French mathematician (1769–1834)

Jean Nicolas Pierre Hachette (6 May 1769 – 16 January 1834), French mathematician, was born at Mézières, where his father was a bookseller.

For his early education he proceeded first to the college of Charleville, and afterwards to that of Reims. In 1788 he returned to Mézières, where he was attached to the school of engineering as draughtsman to the professors of physics and chemistry. In 1793 he became professor of hydrography at Collioure and Port-Vendre. While there he sent several papers, in which some questions of navigation were treated geometrically, to Gaspard Monge, at that time minister of marine, through whose influence he obtained an appointment in Paris.

Towards the close of 1794, when the École polytechnique was established, he was appointed along with Monge over the department of descriptive geometry. There he instructed some of the ablest Frenchmen of the day, among them SD Poisson, François Arago and A Fresnel. Accompanying Guyton de Morveau in his expedition, earlier in the year, he was present at the battle of Fleurus, and entered Brussels with the French army.

In 1816, on the accession of Louis XVIII, he was expelled from his chair by government. He retained, however, until his death the office of professor in the faculty of sciences in the École normale, to which he had been appointed in 1810. The necessary royal assent was in 1823 refused to the election of Hachette to the Académie des Sciences, and it was not until 1831, after the July Revolution, that he obtained that honour. He died at Paris on 16 January 1834.
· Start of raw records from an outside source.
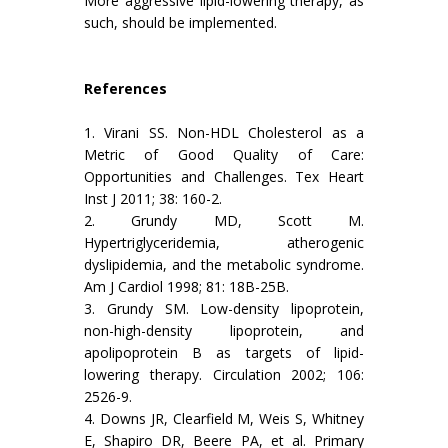
More aggressive lipid-lowering therapy, as
such, should be implemented.
References
1. Virani SS. Non-HDL Cholesterol as a
Metric of Good Quality of Care:
Opportunities and Challenges. Tex Heart
Inst J 2011; 38: 160-2.
2. Grundy MD, Scott M.
Hypertriglyceridemia, atherogenic
dyslipidemia, and the metabolic syndrome.
Am J Cardiol 1998; 81: 18B-25B.
3. Grundy SM. Low-density lipoprotein,
non-high-density lipoprotein, and
apolipoprotein B as targets of lipid-
lowering therapy. Circulation 2002; 106:
2526-9.
4. Downs JR, Clearfield M, Weis S, Whitney
E, Shapiro DR, Beere PA, et al. Primary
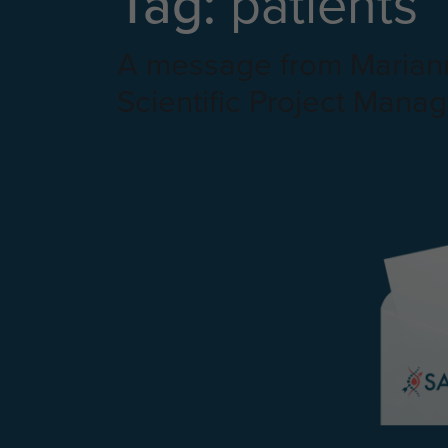
Tag:
patients
A message from Mariann
Scientific Project Manag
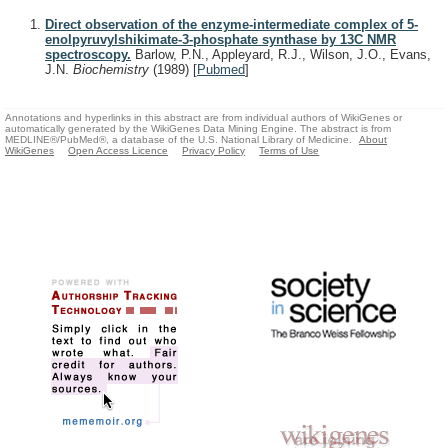
Direct observation of the enzyme-intermediate complex of 5-
enolpyruvylshikimate-3-phosphate synthase by 13C NMR
spectroscopy.
Barlow, P.N., Appleyard, R.J., Wilson, J.O., Evans,
J.N.
Biochemistry
(1989)
[
Pubmed
]
Annotations and hyperlinks in this abstract are from individual authors of WikiGenes or
automatically generated by the WikiGenes Data Mining Engine. The abstract is from
MEDLINE®/PubMed®, a database of the U.S. National Library of Medicine.
About
WikiGenes
Open Access Licence
Privacy Policy
Terms of Use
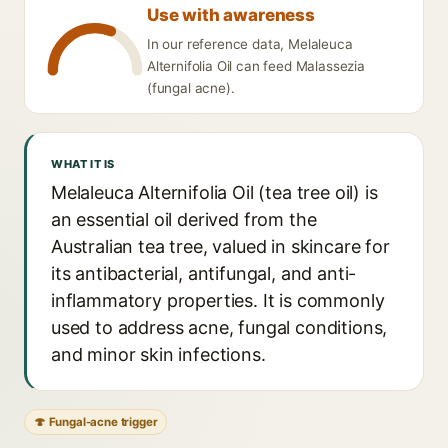
Use with awareness
In our reference data, Melaleuca
Alternifolia Oil can feed Malassezia
(fungal acne).
WHAT IT IS
Melaleuca Alternifolia Oil (tea tree oil) is
an essential oil derived from the
Australian tea tree, valued in skincare for
its antibacterial, antifungal, and anti-
inflammatory properties. It is commonly
used to address acne, fungal conditions,
and minor skin infections.
🍄 Fungal-acne trigger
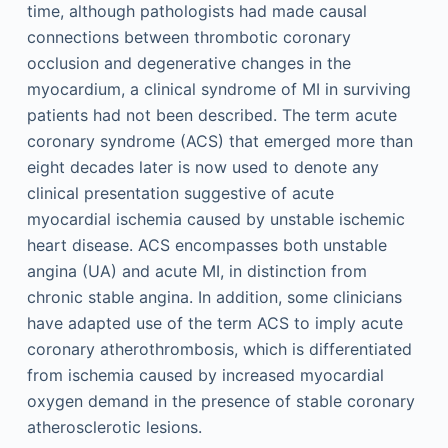
time, although pathologists had made causal
connections between thrombotic coronary
occlusion and degenerative changes in the
myocardium, a clinical syndrome of MI in surviving
patients had not been described. The term acute
coronary syndrome (ACS) that emerged more than
eight decades later is now used to denote any
clinical presentation suggestive of acute
myocardial ischemia caused by unstable ischemic
heart disease. ACS encompasses both unstable
angina (UA) and acute MI, in distinction from
chronic stable angina. In addition, some clinicians
have adapted use of the term ACS to imply acute
coronary atherothrombosis, which is differentiated
from ischemia caused by increased myocardial
oxygen demand in the presence of stable coronary
atherosclerotic lesions.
Hachette was held in high esteem for his private worth, as well as for his scientific attainments and great public services. His labours were chiefly in the field of descriptive geometry, with its application to the arts and mechanical engineering. It was left to him to develop the geometry of Monge, and to him also is due in great measure the rapid advancement which France made soon after the establishment of the École Polytechnique in the construction of machinery.
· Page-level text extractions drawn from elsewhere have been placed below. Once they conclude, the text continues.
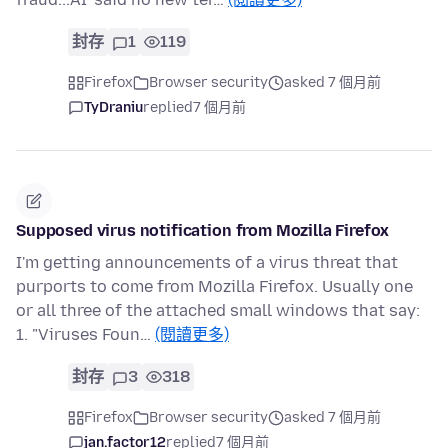
封存
1
119
Firefox
Browser security
asked 7 個月前
TyDraniu
replied
7 個月前
Supposed virus notification from Mozilla Firefox
I'm getting announcements of a virus threat that
purports to come from Mozilla Firefox. Usually one
or all three of the attached small windows that say:
1. "Viruses Foun…
(閱讀更多)
封存
3
318
Firefox
Browser security
asked 7 個月前
jan.factor12
replied
7 個月前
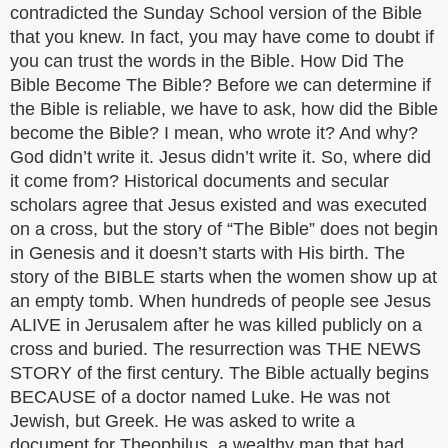
contradicted the Sunday School version of the Bible
that you knew. In fact, you may have come to doubt if
you can trust the words in the Bible. How Did The
Bible Become The Bible? Before we can determine if
the Bible is reliable, we have to ask, how did the Bible
become the Bible? I mean, who wrote it? And why?
God didn’t write it. Jesus didn’t write it. So, where did
it come from? Historical documents and secular
scholars agree that Jesus existed and was executed
on a cross, but the story of “The Bible” does not begin
in Genesis and it doesn’t starts with His birth. The
story of the BIBLE starts when the women show up at
an empty tomb. When hundreds of people see Jesus
ALIVE in Jerusalem after he was killed publicly on a
cross and buried. The resurrection was THE NEWS
STORY of the first century. The Bible actually begins
BECAUSE of a doctor named Luke. He was not
Jewish, but Greek. He was asked to write a
document for Theophilus, a wealthy man that had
Hachette's principal works are:
- Deux Suppléments à la Géométrie descriptive de Monge (1811 and 1818)
- Éléments de géométrie à trois dimensions (1817)
- Collection des épures de géométrie, etc. (1795 and 1817)
- Applications de géométrie descriptive (1817)
- Traité de géométrie descriptive, etc. (1822)
- Traité élémentaire des machines (1811)
- Correspondance sur l'École Polytechnique (1804–1815)
He also contributed many valuable papers to the leading scientific journals of his time. For a list of Hachette's writings see the Catalogue of Scientific Papers of the Royal Society of London; also F Arago, Œuvres (1855); and Silvestre, Notice sur J. N. P. Hachette (Brussels, 1836).